I made this R/C Boat for a good friend.
He's passionate about fishing and he wanted a remote controlled boat for fish feeding and line driving.
We improvised a lot because we wanted something sturdy and waterproof.
Step 1: Parts and Tools
The parts we used in this build:
- Sealed Lead-Acid Rechargeable Battery 12V 7Ah
- Power Motor brushed 755/40
- RC Boat hull
- Rudder c/w Post and Fittings
- 45mm 2 Blade Boat Propeller (right hand rotation)
- Stainless Steel Marine Prop 4mm Shaft
- 4mm to 5mm Joint Helical Coupler (you can use u-joint also)
- 3x HK15288A BB/MG servo
- All-in-one ESC (Electronic speed control), BEC (Battery eliminator circuit), Regulator, Microcontroller, Leds, led holders, switch, connector
- TGY-i6 Transmitter and 6Channel Receiver ia6 *modded*
- Aluminum 8mm pipe for the bait trays
- A lot of screws, washers and nuts
- Connecting linkage rod D1.5 x 1000 mm
- Linkage Stoppers D2
- 16AWG red and black silicon cable, deans connectors
- Motor mountings L-type
- 3w led lantern, voltage meter
- Special Oil for Metal on Metal
- Automatic Charger 2/6/12 Pb
The tools we needed:
- Rotary tool / saw
- Needle nose pliers
- Good set of Screwdrivers
- Hot glue gun
- Calipers / ruler
- Electric screwdriver / drilling machine
- Drill bits
- Soldering gun or iron and soldering paste
- Needle Files
- Two Part Epoxy Adhesive
- Acrylic Sheet
- Cable ties, Screw Fixing Cable Tie Mounts
- Black marker, Silicone sealant
Step 2: Body
We began drilling and cutting, measuring three times before.
We started with a wood bracing but we didn't like the look and feel, you will see at the end we decided to replace everything with acrylic sheet.
The access hatch is held in place with Tee Stainless Nuts cut. The teeth and thread will be cut with a rotary tool and with a soldering iron pushed into the plastic. Finished with two-part epoxy. Done.
The Voltage meter hole is cut a little less then the actual dimensions and the filed for an exact fit.
Step 3: Hull, Motor and Rudder
We decided to use acrylic sheet everywhere as it looked way better than wood.
Everything is cut with a rotary tool, and made to measure. Be advised: safety glasses should be used at all times!
All is glued with Two Part Epoxy Adhesive.

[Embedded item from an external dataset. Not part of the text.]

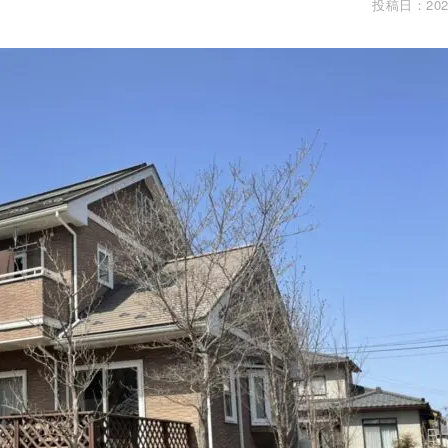
投稿日：202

We initially had an issue mixing the two-parts and the glue didn't work!
We realized the mixing was wrong, it has to be mixed very thoroughly or else it wouldn't work.
The rudder servo connecting linkage is "V" bend after reading:
Some reading material before connecting the servo linkage:
Next on the list is the motor, motor mounting, the prop shaft. Measure three times, drill only once!
Everything is removable so everything is serviceable. That was one of the design goals.
Step 4: Trays and Wiring
First cut acrylic sheet mount the servos. We initially wanted to mount the servos directly on the bucket shafts but we didn't like the solution as it wasn't serviceable. Remember one of the goals?
Let's cut acrylic! Much better :)
We saved a lot of time by having a integrated electronics solution. (Kind of expensive but in the end worth it)
We modded the ia6 receiver so that it would bring back through telemetry the actual battery voltage. (Not the regulated 5v voltage)
Next we connected the servos with the famous "V" bend described earlier. A good thing about this solution is that it takes the shocks at the end of the runs and provides smooth movement.
The actual 'star' arm is threaded directly into the aluminum pipe using a BIG Screw and a washer with oil between the washer and the plastic bushing.
Step 5: Assembly and Testing
For joining the two parts we used Silicone sealant, because it can be removed if needed with a bit of force.
Finally, we have a working stage.
Next step (step 6) will be the performance testing on the lake :D
Aah almost forgot: Everything took less than two weeks, working about 2 hours per day.